■ **PROBLEM STATEMENT**
Reproduce the rows below verbatim, beginning at the line that contains "genus: Columba" and continuing through the final line of the rows.

■ **DATASET EXCERPTS**

● ● ● ● ● ● ●

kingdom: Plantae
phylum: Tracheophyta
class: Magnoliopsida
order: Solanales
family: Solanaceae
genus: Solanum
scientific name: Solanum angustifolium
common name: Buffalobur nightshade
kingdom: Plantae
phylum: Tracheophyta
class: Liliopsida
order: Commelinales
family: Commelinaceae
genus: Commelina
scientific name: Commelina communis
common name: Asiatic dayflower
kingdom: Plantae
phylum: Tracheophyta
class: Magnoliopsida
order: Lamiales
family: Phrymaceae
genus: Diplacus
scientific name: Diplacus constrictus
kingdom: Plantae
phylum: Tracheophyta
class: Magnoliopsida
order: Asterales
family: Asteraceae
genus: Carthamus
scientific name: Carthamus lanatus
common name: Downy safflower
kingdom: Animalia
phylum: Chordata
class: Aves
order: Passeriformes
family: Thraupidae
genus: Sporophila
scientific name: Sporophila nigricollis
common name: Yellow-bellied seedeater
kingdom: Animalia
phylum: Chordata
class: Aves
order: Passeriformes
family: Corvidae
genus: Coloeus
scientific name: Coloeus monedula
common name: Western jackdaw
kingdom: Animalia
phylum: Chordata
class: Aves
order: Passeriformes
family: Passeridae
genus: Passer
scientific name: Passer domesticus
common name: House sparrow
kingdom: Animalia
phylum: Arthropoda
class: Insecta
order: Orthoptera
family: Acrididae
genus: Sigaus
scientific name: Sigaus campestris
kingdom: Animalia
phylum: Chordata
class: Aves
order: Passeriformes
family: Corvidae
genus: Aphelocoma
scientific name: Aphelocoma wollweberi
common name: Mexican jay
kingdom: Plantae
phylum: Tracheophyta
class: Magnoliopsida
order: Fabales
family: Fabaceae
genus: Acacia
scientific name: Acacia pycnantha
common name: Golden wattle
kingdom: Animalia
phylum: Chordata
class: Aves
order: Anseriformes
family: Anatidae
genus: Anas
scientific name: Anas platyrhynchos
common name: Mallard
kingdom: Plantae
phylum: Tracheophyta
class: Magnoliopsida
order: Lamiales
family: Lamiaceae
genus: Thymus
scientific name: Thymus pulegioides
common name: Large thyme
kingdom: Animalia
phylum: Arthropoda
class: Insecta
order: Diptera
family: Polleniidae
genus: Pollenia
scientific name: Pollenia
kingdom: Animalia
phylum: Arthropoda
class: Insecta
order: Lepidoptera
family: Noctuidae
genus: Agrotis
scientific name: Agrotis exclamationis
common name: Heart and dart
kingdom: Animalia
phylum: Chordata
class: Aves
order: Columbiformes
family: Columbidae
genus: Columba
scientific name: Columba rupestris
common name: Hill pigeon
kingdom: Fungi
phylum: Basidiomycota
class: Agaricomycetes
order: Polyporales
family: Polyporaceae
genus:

● ● ● ● ● ● ●

■ **EXERCISE SOLUTION**
genus: Columba
scientific name: Columba rupestris
common name: Hill pigeon
kingdom: Fungi
phylum: Basidiomycota
class: Agaricomycetes
order: Polyporales
family: Polyporaceae
genus:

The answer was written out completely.